Data extract Block Start

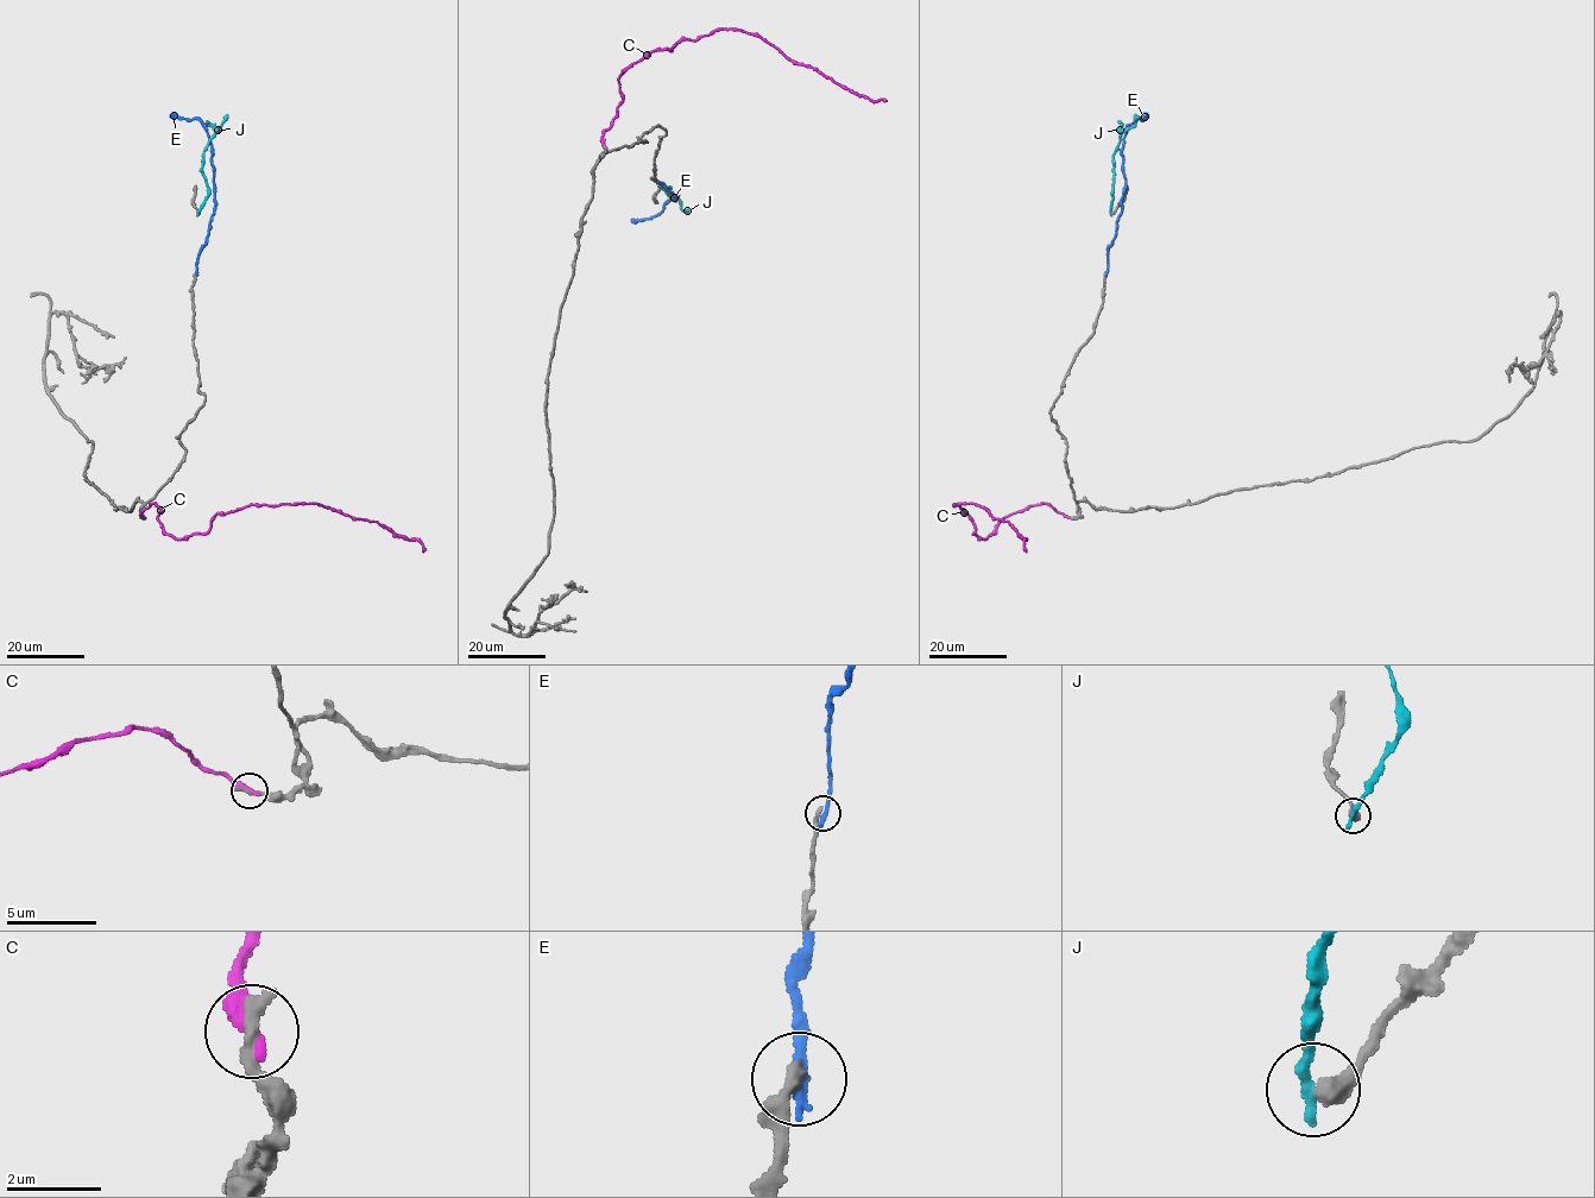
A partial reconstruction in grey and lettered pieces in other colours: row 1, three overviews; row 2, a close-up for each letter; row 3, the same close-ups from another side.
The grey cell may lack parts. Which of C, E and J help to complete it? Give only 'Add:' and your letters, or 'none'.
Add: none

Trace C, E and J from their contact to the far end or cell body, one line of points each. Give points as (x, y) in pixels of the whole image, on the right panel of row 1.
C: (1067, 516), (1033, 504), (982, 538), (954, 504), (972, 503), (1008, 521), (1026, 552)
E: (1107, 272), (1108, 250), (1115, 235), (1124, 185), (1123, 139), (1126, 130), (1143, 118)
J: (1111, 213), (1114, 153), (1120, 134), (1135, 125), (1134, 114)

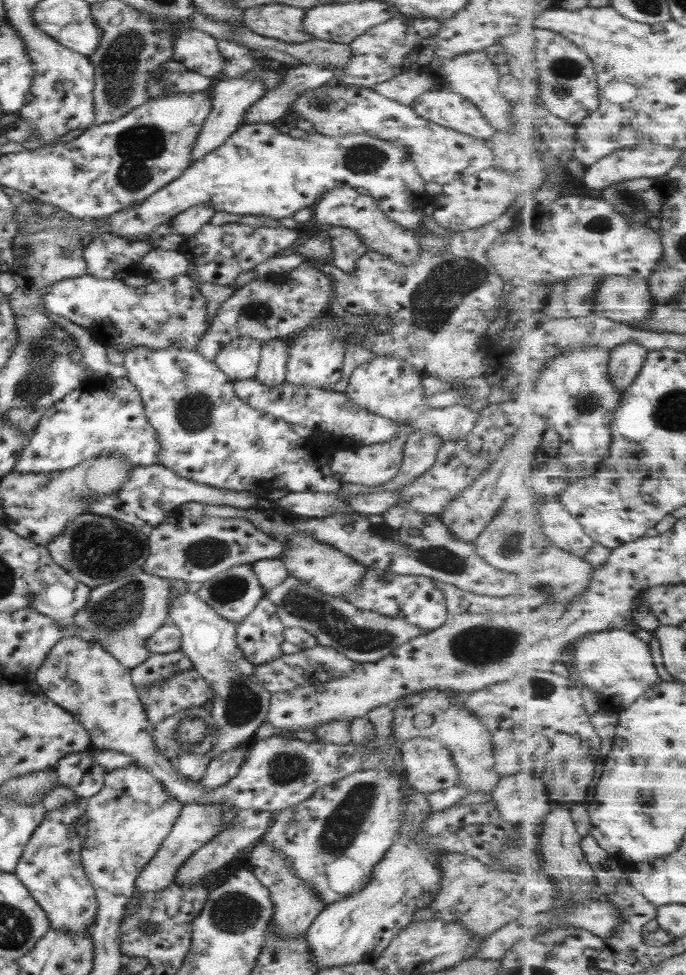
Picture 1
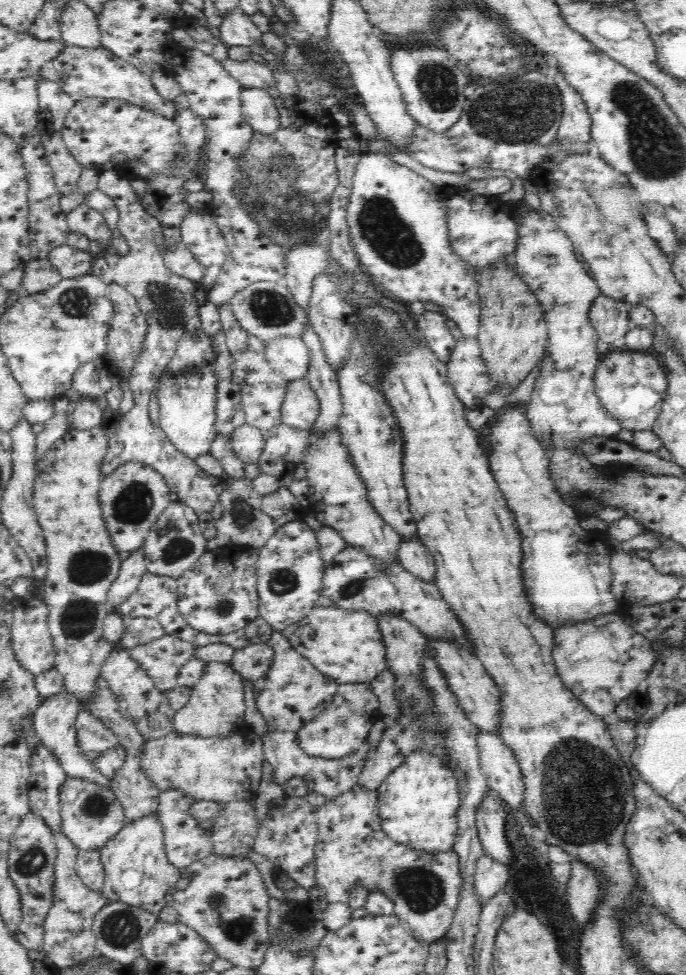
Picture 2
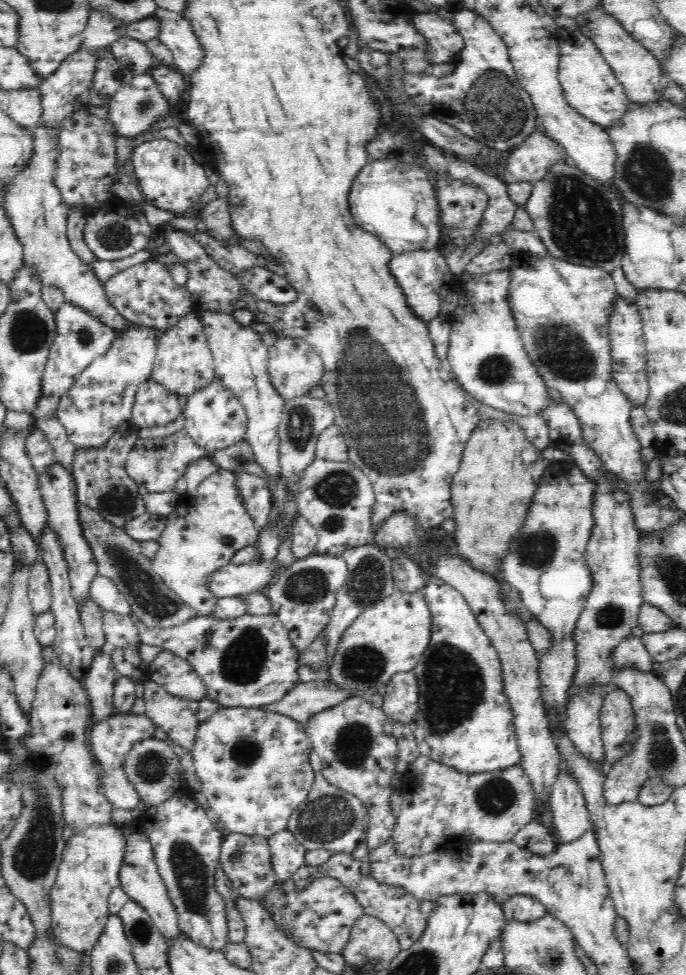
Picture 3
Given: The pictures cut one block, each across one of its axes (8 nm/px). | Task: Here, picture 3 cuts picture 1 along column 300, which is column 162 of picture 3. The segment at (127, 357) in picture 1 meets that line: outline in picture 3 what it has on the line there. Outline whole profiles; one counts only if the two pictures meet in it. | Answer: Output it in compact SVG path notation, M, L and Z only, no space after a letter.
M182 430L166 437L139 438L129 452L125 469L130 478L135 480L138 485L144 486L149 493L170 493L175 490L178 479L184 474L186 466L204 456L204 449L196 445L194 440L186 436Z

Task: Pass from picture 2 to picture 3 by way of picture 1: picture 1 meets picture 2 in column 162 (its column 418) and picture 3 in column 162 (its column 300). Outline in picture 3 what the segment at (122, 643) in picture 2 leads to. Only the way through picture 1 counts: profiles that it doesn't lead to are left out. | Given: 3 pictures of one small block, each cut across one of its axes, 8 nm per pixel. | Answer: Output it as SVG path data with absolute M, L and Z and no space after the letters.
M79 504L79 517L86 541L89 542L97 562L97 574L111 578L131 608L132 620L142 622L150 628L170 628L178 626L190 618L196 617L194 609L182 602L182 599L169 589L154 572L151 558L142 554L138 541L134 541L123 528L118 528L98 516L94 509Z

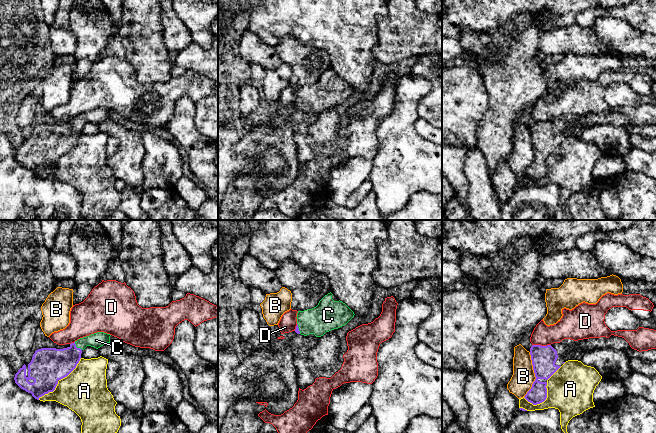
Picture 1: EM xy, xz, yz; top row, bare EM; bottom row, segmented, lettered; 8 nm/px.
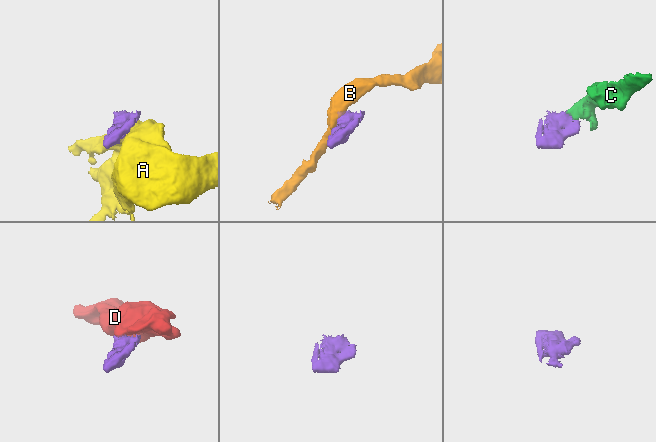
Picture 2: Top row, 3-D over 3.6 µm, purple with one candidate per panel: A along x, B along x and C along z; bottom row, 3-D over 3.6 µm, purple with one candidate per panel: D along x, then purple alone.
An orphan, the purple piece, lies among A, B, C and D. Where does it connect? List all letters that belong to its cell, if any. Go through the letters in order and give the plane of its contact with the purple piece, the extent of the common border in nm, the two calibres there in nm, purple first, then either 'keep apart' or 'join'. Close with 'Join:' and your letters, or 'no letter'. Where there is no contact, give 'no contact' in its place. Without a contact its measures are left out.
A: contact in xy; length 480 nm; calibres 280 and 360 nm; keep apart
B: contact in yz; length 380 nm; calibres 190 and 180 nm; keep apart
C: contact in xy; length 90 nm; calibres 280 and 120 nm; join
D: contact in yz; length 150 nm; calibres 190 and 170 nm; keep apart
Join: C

Data extract Block End

_Description of the task_
Once the line with "Picture 1: EM" is found above, print it and every line after it through the line with "Picture 2: Top", exactly. Pictures stay out.

_Answer box_
Picture 1: EM xy, xz, yz; top row, bare EM; bottom row, segmented, lettered; 8 nm/px.
Picture 2: Top row, 3-D over 3.6 µm, purple with one candidate per panel: A along x, B along x and C along z; bottom row, 3-D over 3.6 µm, purple with one candidate per panel: D along x, then purple alone.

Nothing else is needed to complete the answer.